Mt Buller and Mt Stirling have adopted a system dubbed, ‘Fast Pass’, where a unique QR code is allocated to an individual as a means to check in, booking reference and other tracing requirements.

Using ‘Fast Pass’, visitors to Mt. Buller are contacted proactively and prompted on the way up the mountain, including at snow chain stops, and in the last miles before the check-in. Users enter the contact details of everyone travelling with them, which will then send a ‘fast pass’ to everyone in the party.

The same pass can then be used at any restaurant or site where the public are allowed. Quickly checking in one or more visitors as well as capturing seating table number or site.

“This is a move to create a digital visitor record and eliminate the need for visitors to manually record all their details at the resort entrance gate and at food and beverage venues within the resorts. It means people won’t be asked to handle pens or clipboards that have been used by multiple people, which is a potential health risk.”
– Mark Bennetts, CEO, Mt Buller Mt Stirling Resort Management Board

The Key to Effective Contact Tracing: Engaging, Two-Way Communication

While we’re seeing a rise in contact tracing applications, they are but a small part of the contact tracing effort. More of a data collection tool than an investigator.

This is where software-as-a-service (SaaS) technologies like automated communications and workflow platforms take the stage. Robust and dynamic communications tools which enable government agencies and other organizations to effectively communicate and investigate is paramount to effective contact tracing.

However, it’s necessary to discern the difference between a notification platform and a genuine communications tool. To investigate contact tracing and combat Covid-19, it’s not enough to deploy a one-way notification system as a means of communication.

Within the context of crisis communication management, communicating is not about one-way telling. There’s a big difference between one-way mass notifications and personalised, meaningful engagement.

As we’re seeing with Covid-19, the situation is changing daily. Unless organisations have multiple two-way channels for structured communication (SMS, WhatsApp, Email, Voice, Web Apps and so on), they won’t have access to the real-time information needed for better decision making.

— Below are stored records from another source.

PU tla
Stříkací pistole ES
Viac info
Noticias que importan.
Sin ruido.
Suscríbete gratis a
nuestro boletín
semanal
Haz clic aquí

To achieve an effective crisis communications/ contact tracing strategy, it is key to employ the ten principles of crisis communication.

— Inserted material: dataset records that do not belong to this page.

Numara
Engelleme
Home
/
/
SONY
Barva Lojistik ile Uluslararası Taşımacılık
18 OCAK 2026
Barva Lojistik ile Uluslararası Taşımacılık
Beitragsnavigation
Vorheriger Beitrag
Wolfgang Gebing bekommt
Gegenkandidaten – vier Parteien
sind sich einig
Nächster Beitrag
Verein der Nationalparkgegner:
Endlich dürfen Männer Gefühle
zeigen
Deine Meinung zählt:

Ten Guiding Principles in Communicating During a Global Pandemic

  1. Engage across your entire community. Whether it be a known individual who has contracted the virus or members of the community who need updates on the current status of the pandemic.
  2. Deliver consistent, standardised and useful communications: Keep it clear and easy to respond to.
  3. Ensure communications are timely: The constant cadence of communication sends a very clear message of reliability.
  4. Ensure communications and responses are actionable: Engagement is the cornerstone of effective and genuine communication.
  5. Record all interactions for auditing purposes: Key communication lessons are learned in retrospect.
  6. Ensure your communications are secure and encrypted: The exponentially high volume of information required in contact tracing Covid-19 presents significant privacy challenges.
  7. Restrict access to any sensitive information: Expose the right systems to the right people to mitigate the risk of information breaches.
  8. Ensure your communications support engagement over multiple channels and platforms: No one person uses the same channels of communication, so a  communication strategy that employs multichannel and communications workflow between channels is paramount.
  9. Be prepared to be flexible and quickly modify content or update: Information is continually changing and needs to remain current and accurate.
  10. Establish processes to ensure statutory reporting obligations are met: Not just in the interest of compliance, but a necessary principle to ensure lessons on future crises.

The consolidation of contact tracing technology and effective, two-way, engaging communications forms an effective action plan in the fight against Covid-19 and the global pandemic.

When organisations engage with people effectively, value is created. In respect to Covid-19, effective engagement means saving lives.